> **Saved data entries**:
——
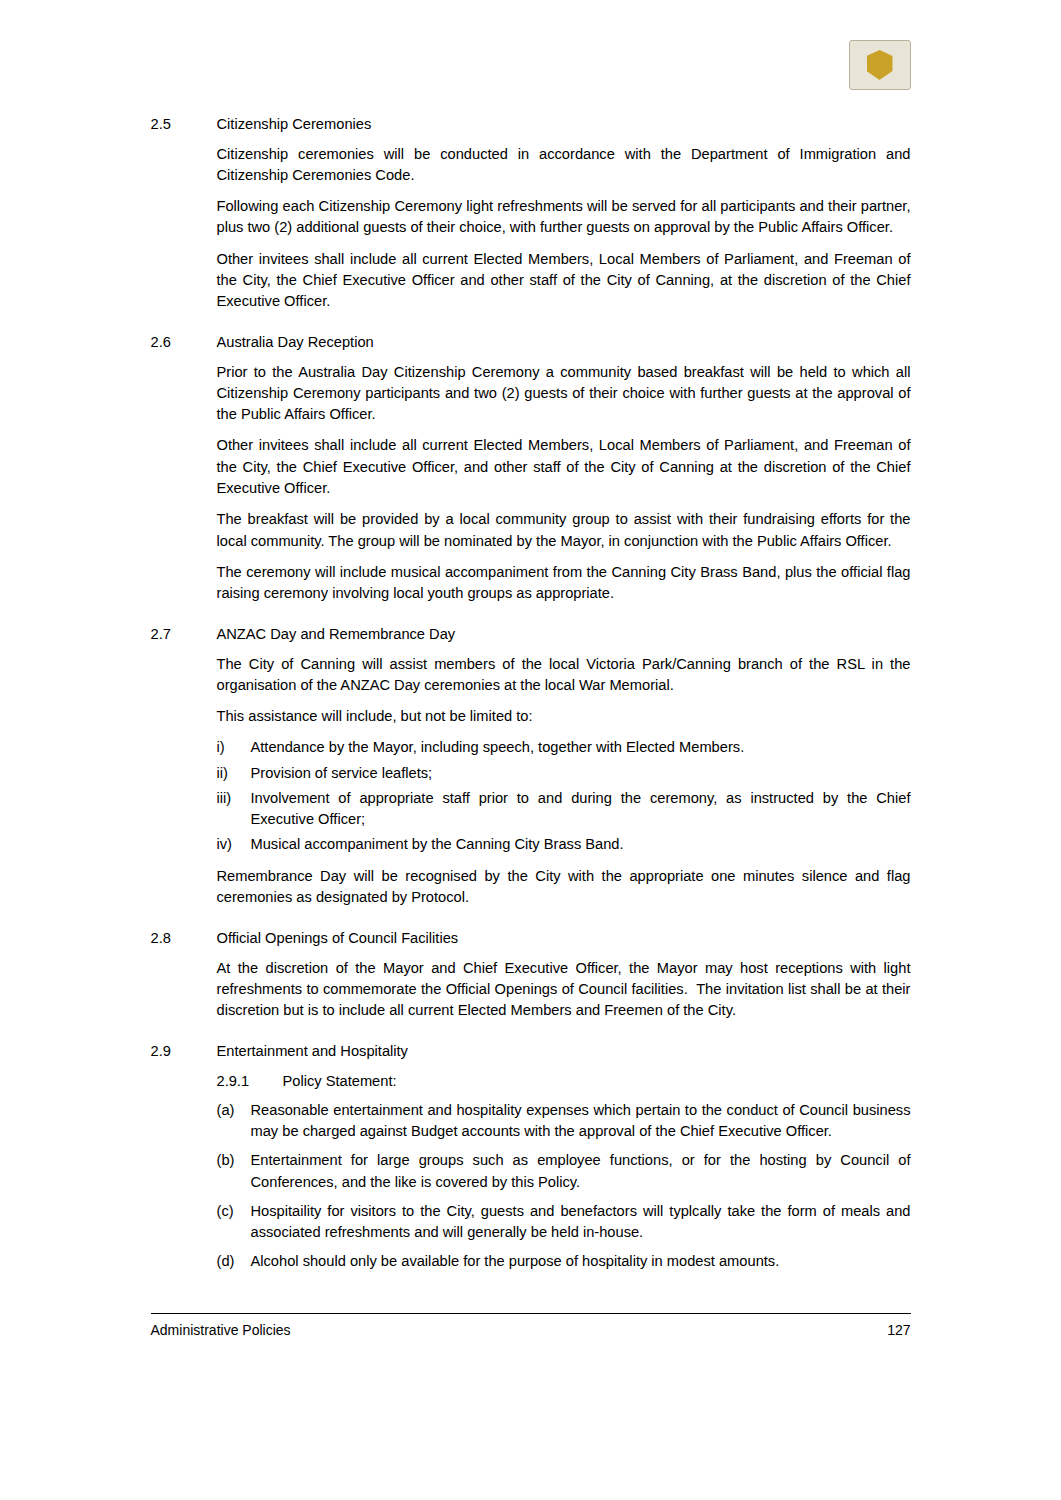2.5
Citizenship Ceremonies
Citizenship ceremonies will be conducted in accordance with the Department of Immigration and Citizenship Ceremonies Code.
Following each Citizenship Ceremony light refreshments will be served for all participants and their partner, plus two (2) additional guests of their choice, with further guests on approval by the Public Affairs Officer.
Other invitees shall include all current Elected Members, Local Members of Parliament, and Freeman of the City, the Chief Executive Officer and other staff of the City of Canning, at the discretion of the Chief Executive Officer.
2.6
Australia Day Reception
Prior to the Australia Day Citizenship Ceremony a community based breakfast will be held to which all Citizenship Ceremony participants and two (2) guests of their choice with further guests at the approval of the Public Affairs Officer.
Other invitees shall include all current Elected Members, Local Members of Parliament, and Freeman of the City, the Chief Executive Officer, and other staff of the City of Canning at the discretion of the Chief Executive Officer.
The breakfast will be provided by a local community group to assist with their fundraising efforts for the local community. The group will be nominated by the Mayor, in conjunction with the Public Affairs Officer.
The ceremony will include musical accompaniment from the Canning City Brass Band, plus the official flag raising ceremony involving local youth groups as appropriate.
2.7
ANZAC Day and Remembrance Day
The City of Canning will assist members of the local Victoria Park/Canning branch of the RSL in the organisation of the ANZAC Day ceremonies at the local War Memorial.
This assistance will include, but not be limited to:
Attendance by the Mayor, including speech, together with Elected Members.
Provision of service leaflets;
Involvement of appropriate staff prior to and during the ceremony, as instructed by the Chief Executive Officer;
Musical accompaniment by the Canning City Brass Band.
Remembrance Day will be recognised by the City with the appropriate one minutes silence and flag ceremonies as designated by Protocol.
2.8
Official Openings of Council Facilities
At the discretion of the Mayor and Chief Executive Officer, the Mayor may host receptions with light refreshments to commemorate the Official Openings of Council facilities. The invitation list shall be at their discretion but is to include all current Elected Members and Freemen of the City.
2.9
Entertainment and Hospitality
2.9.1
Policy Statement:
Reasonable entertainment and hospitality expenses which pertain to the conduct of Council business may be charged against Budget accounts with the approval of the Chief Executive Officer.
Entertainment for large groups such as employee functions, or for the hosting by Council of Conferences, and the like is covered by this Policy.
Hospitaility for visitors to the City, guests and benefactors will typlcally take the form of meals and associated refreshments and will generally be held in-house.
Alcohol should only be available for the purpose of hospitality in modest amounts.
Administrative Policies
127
——
> **Directions**:
The entries must be written out again unchanged. Images are to be left out.

> **The completed task**:
2.5
Citizenship Ceremonies
Citizenship ceremonies will be conducted in accordance with the Department of Immigration and Citizenship Ceremonies Code.
Following each Citizenship Ceremony light refreshments will be served for all participants and their partner, plus two (2) additional guests of their choice, with further guests on approval by the Public Affairs Officer.
Other invitees shall include all current Elected Members, Local Members of Parliament, and Freeman of the City, the Chief Executive Officer and other staff of the City of Canning, at the discretion of the Chief Executive Officer.
2.6
Australia Day Reception
Prior to the Australia Day Citizenship Ceremony a community based breakfast will be held to which all Citizenship Ceremony participants and two (2) guests of their choice with further guests at the approval of the Public Affairs Officer.
Other invitees shall include all current Elected Members, Local Members of Parliament, and Freeman of the City, the Chief Executive Officer, and other staff of the City of Canning at the discretion of the Chief Executive Officer.
The breakfast will be provided by a local community group to assist with their fundraising efforts for the local community. The group will be nominated by the Mayor, in conjunction with the Public Affairs Officer.
The ceremony will include musical accompaniment from the Canning City Brass Band, plus the official flag raising ceremony involving local youth groups as appropriate.
2.7
ANZAC Day and Remembrance Day
The City of Canning will assist members of the local Victoria Park/Canning branch of the RSL in the organisation of the ANZAC Day ceremonies at the local War Memorial.
This assistance will include, but not be limited to:
Attendance by the Mayor, including speech, together with Elected Members.
Provision of service leaflets;
Involvement of appropriate staff prior to and during the ceremony, as instructed by the Chief Executive Officer;
Musical accompaniment by the Canning City Brass Band.
Remembrance Day will be recognised by the City with the appropriate one minutes silence and flag ceremonies as designated by Protocol.
2.8
Official Openings of Council Facilities
At the discretion of the Mayor and Chief Executive Officer, the Mayor may host receptions with light refreshments to commemorate the Official Openings of Council facilities. The invitation list shall be at their discretion but is to include all current Elected Members and Freemen of the City.
2.9
Entertainment and Hospitality
2.9.1
Policy Statement:
Reasonable entertainment and hospitality expenses which pertain to the conduct of Council business may be charged against Budget accounts with the approval of the Chief Executive Officer.
Entertainment for large groups such as employee functions, or for the hosting by Council of Conferences, and the like is covered by this Policy.
Hospitaility for visitors to the City, guests and benefactors will typlcally take the form of meals and associated refreshments and will generally be held in-house.
Alcohol should only be available for the purpose of hospitality in modest amounts.
Administrative Policies
127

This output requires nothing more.